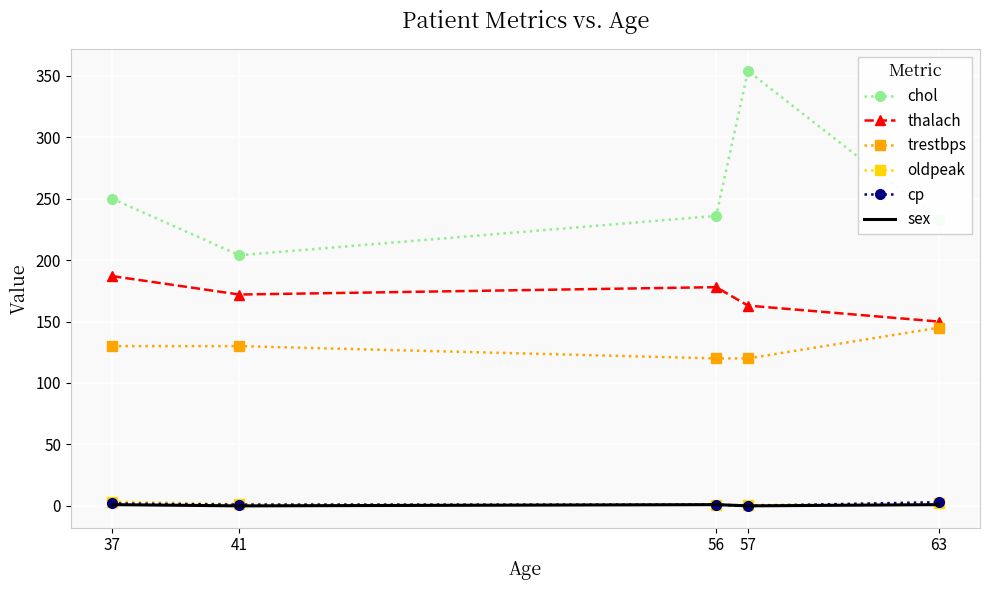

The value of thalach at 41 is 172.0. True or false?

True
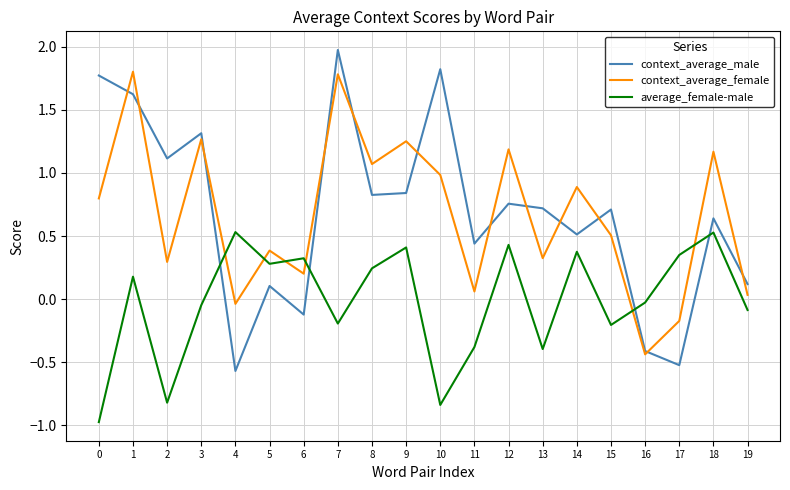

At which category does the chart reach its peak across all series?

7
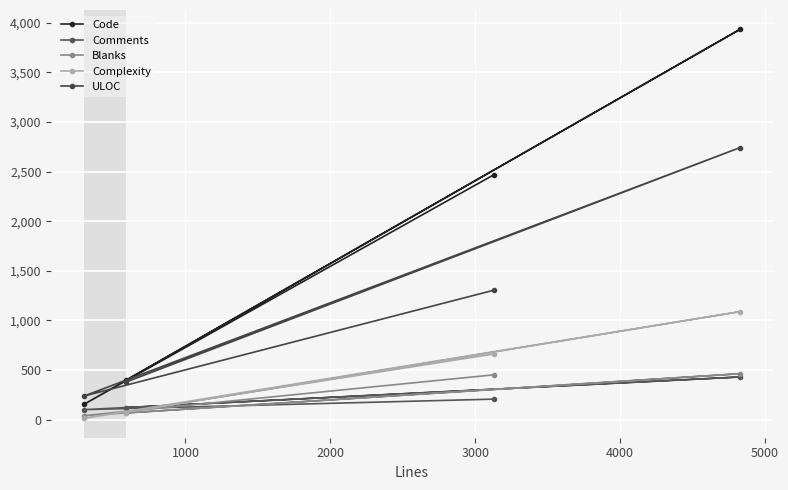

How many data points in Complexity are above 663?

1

_ _ _

### [Your objective]
Rewrite the rows above without the picture lines, changing "data points" to "plotted points" and leaving everything else as it stands.

### [Expected answer]
The value of thalach at 41 is 172.0. True or false?

True

At which category does the chart reach its peak across all series?

7

How many plotted points in Complexity are above 663?

1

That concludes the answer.